How cold is too cold? Schools cancel due to windchill

TOPEKA (KSNT) – “When I was a child, I walked to school in five foot of snow,” says parent, Stephen Maxwell.

But on Wednesday, clear roads and minimal snow meant no school for many Manhattan students. It was all because of the cold.

“Of all the decisions that happen in the school district, weather related closings are often the hardest decision to make,” says Manhattan-Ogden Communications Director, Michele Jones.

Sometimes the difficulty comes down to the parents, with schools worrying about kids not being dressed warm enough for the bus stop or the walk to school and getting frostbite.

But how cold is too cold? Jones says there’s no formula or temperature marker when it comes to canceling.
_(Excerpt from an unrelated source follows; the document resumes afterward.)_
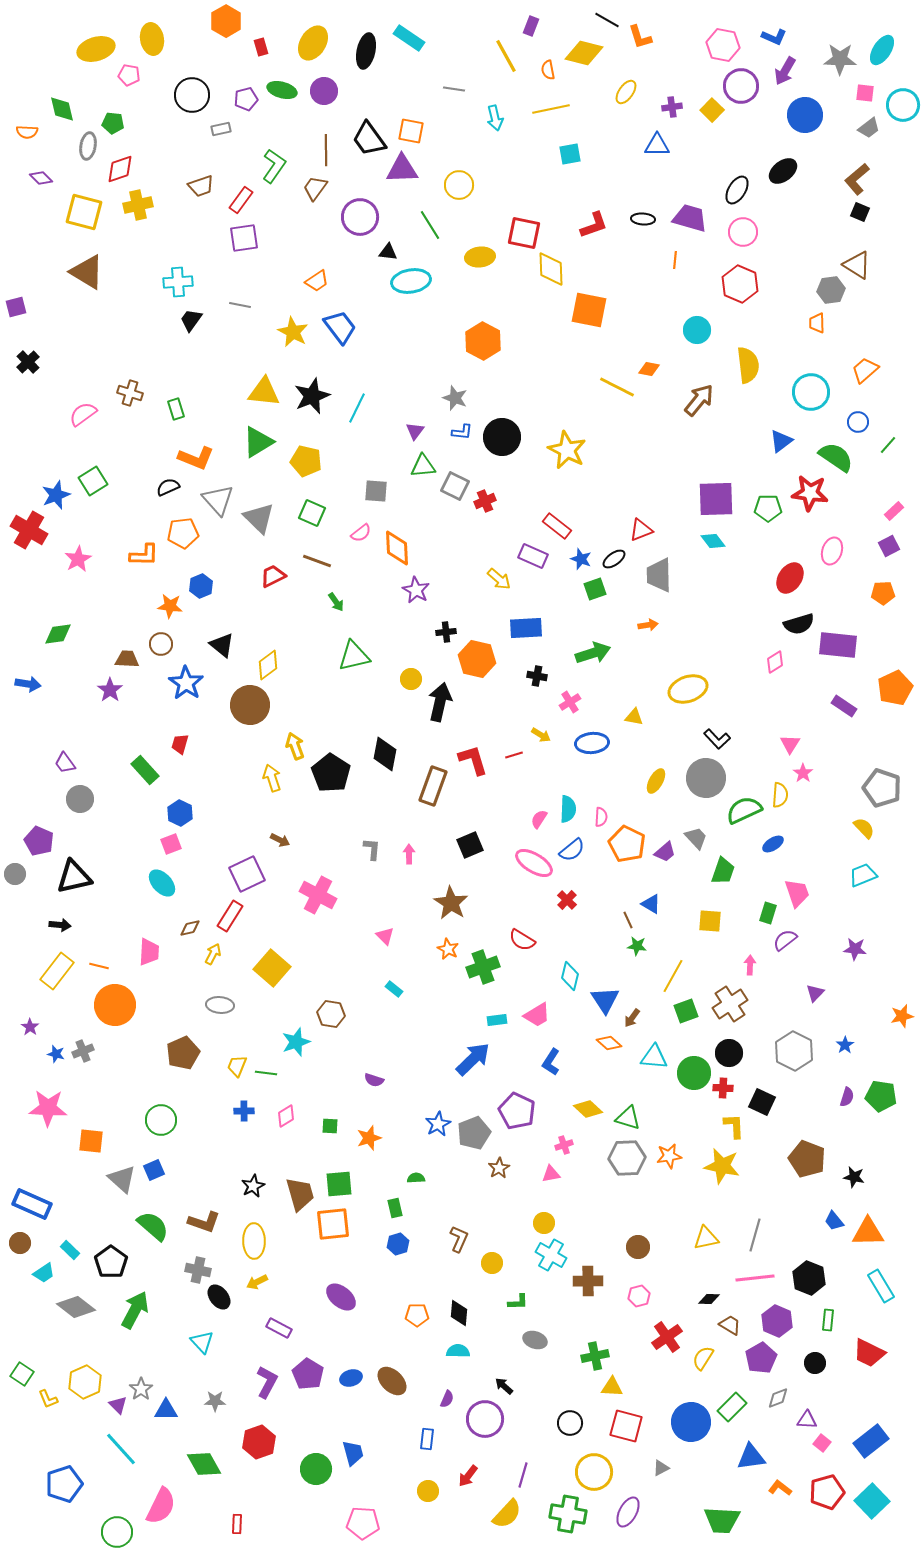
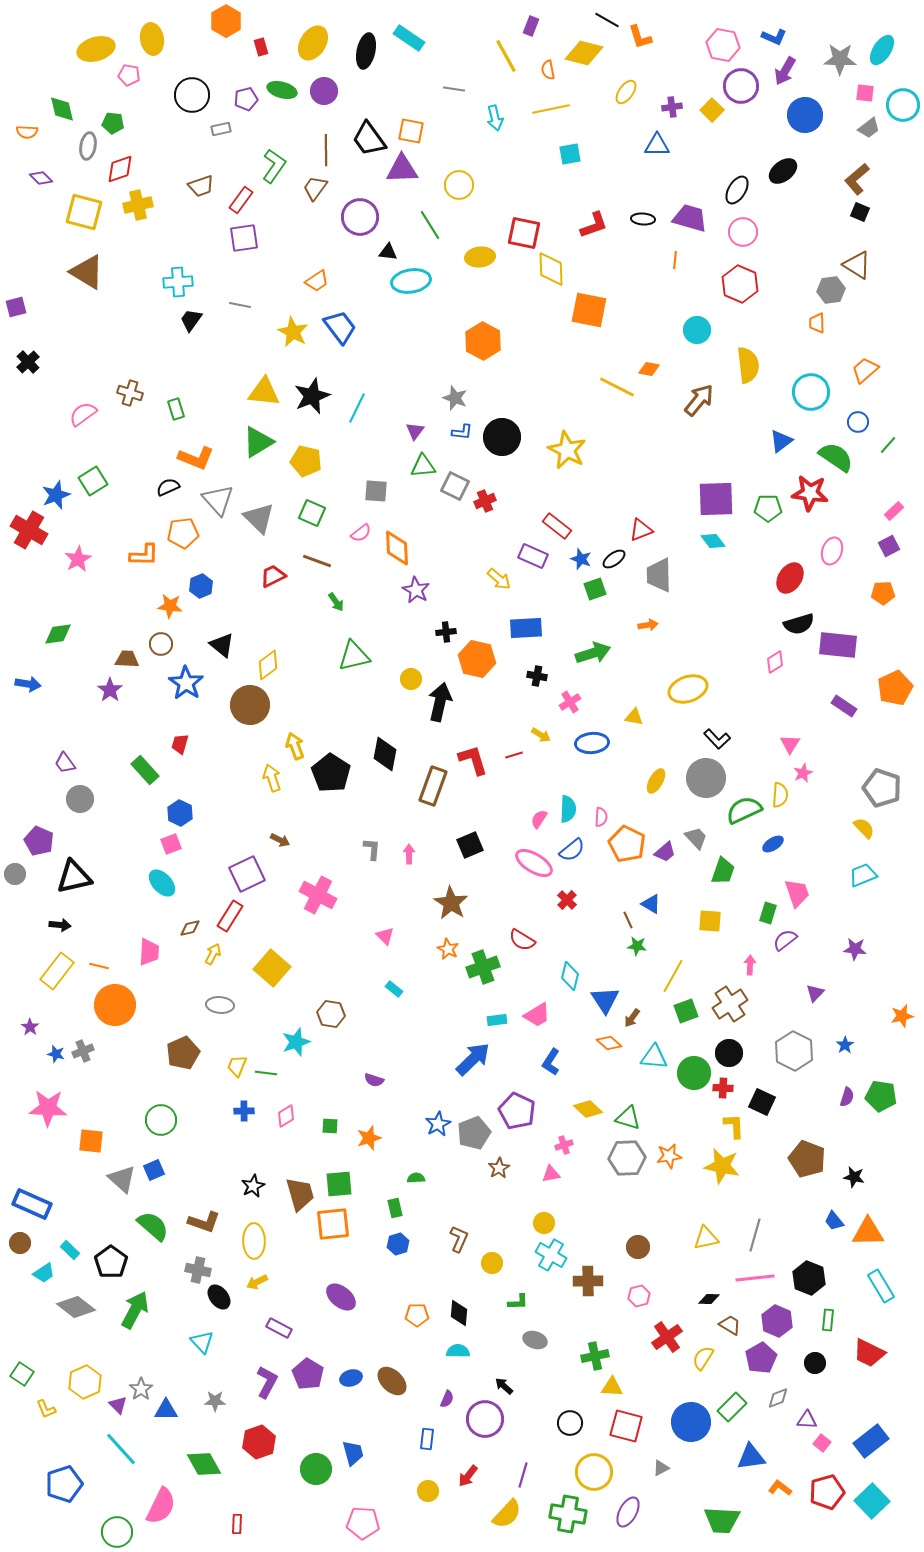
pink star at (803, 773): rotated 12 degrees clockwise
yellow L-shape at (48, 1399): moved 2 px left, 10 px down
It’s often a discussion between administrators. Where schools have to weigh safety versus learning.

Schools often rely on input from weather services to explain the windchill. A task that’s even more difficult with conflicting weather reports. Jones also says cancellation policies depend on the district.
Even with the cold temperatures, all of the schools in Shawnee County stayed open Wednesday.

“In our situation, a lot of our students are better off in school during the day than home, either alone, where maybe they won’t have a warm meal. Where, at school they would,” says Topeka School District Communication Director, Ron Harbaugh.

With both Topeka and Manhattan schools open Thursday even with the cold temperatures, Jones reminds parents, “Please, please have your students dress appropriately.”